Wednesday, 3 April 2013

16 Political Policies that an Ed Miliband led Labour would do if they were in power today


  1. A Repeal of the NHS Bill (evidence here).
  2. Commitment to build 125,000+ homes (evidence here).
  3. Private Rent Regulation (evidence here).
  4. Living Wage for Public Sector Workers & shame private sector into following suit. (evidence here).
  5. A minimum 33-40% cut in tuition fees (evidence here).
  6. Rail price regulation limiting fare increases to 1% (evidence here).
  7. 50p rate of tax for Rich (evidence here).
  8. Mansion Tax for the Rich (evidence here).
  9. Repeat the Bankers’ Bonus Tax (evidence here).
  10. Reversal of #BedroomTax (evidence here line 25).
  11. Workfare Scrapped & replaced with ‘compulsory’ Jobs Guarantee (evidence here).
  12. Either a VAT cut or a ‘temporary’ VAT holiday (evidence here).
  13. Implement the entire report of the High Pay Commission (evidence here).
  14. Scrap Ofgem and introduce proper energy price regulation (evidence here).
  15. Support for Clean Coal Technology and Mining Communities (evidence here).
  16. Break up of Banks & Establish a State Owned Investment Bank (evidence here).



Above are 16 policies mooted by Labour in their time in opposition. These are things Labour say they would do if they were in power today. The 2015 Labour Manifesto has not been written, and until we see it there is no absolute guarantee that all of the things mentioned above would be in it. I suspect in some cases Labour will go even further than they state above, and Ed Miliband has said himself on house building and tuition fees that this is the minimum he could committee to at this stage. There are also some topics such as EMA, Sure Start and Elderly Care still missing from the list. I have little or no idea what Labour are planning in these areas.

The main conclusions to be drawn from the evidence of policies above are that Labour would make the rich pay much more of the share of taxation than they currently do, and that Labour would take action on rents, rail and energy to make sure that prices are not allowed to spiral out of control. Labour would also take action to correct the worst errors of the previous Tory administration especially on the NHS. Thus the aim in all three approaches is to make society fairer and to ease the cost of living crisis and to halt Tory destruction of our welfare state. 

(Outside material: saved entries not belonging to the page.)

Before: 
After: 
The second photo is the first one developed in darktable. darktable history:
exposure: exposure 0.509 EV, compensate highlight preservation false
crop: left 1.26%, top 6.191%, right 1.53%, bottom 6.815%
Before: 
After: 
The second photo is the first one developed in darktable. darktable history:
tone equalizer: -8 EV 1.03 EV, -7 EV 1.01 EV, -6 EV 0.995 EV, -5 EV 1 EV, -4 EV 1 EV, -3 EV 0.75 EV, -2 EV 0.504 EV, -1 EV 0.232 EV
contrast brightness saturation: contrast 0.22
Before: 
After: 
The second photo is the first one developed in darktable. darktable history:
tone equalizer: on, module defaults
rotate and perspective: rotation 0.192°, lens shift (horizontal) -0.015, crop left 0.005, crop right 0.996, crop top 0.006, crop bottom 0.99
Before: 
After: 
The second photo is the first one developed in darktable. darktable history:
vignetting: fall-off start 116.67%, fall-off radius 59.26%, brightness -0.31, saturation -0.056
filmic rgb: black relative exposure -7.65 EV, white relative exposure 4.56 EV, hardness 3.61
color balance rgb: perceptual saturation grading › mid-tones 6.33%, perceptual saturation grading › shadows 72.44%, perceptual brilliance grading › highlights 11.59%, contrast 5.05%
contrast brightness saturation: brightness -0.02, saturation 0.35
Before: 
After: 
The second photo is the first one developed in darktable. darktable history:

Those who do not think that the list above represents much of a radical departure from New Labour need to revisit their history books. New Labour did not tax the rich at 50p, nor did they tax their mansions. Under New Labour, private rents, energy firms and rail companies ran a predator capitalist system free to inflict whatever price reasons they deemed suitable on the population without the slightest fear that their excesses would be curbed. Public house building under New Labour was practically non-existent. The policies listed above represent a serious departure from free market capitalism and plot the Labour Party on a trajectory to reclaim its soul.

On tuition fees, the living wage, and the 'compulsory' jobs guarantee we all wish Ed Miliband's Labour would go further. We want tuition fees scrapped, a living wage enshrined in law and proper jobs that do not carry any element of compulsion. These are pressure points within the Labour movement that members can lobby and push the party to go further. No one would deny however that cuts in tuition fees, proper wages for work placements and a £7.80+ living wage all mark noticeable improvements in New Labour policy in these three areas. 

These policies have all been tested in YouGov daily opinion polls. Each and every one of these policies on their own command the confidence and support of a great majority of the voting population. Labour policies are not just fairer than previous Labour governments and the Tory Party, they are also more popular. 

1 comment:

Botzarelli said...

If Labour is reclaiming its soul (something that even as a Tory I think it ought never to have lost) why doesn't it commit to doing such things if it does win the 2015 General Election. If the promises are only "what we'd do now" and capable of being ditched when faced with the reality of government they aren't really a sign of reclaiming its soul by doing what it thinks right rather than convenient.

It might be that the state of the economy in 2015 means that it has to raise the top rate above 50p and levy other taxes. If Labour's soul speaks to the nation, why run scared from this?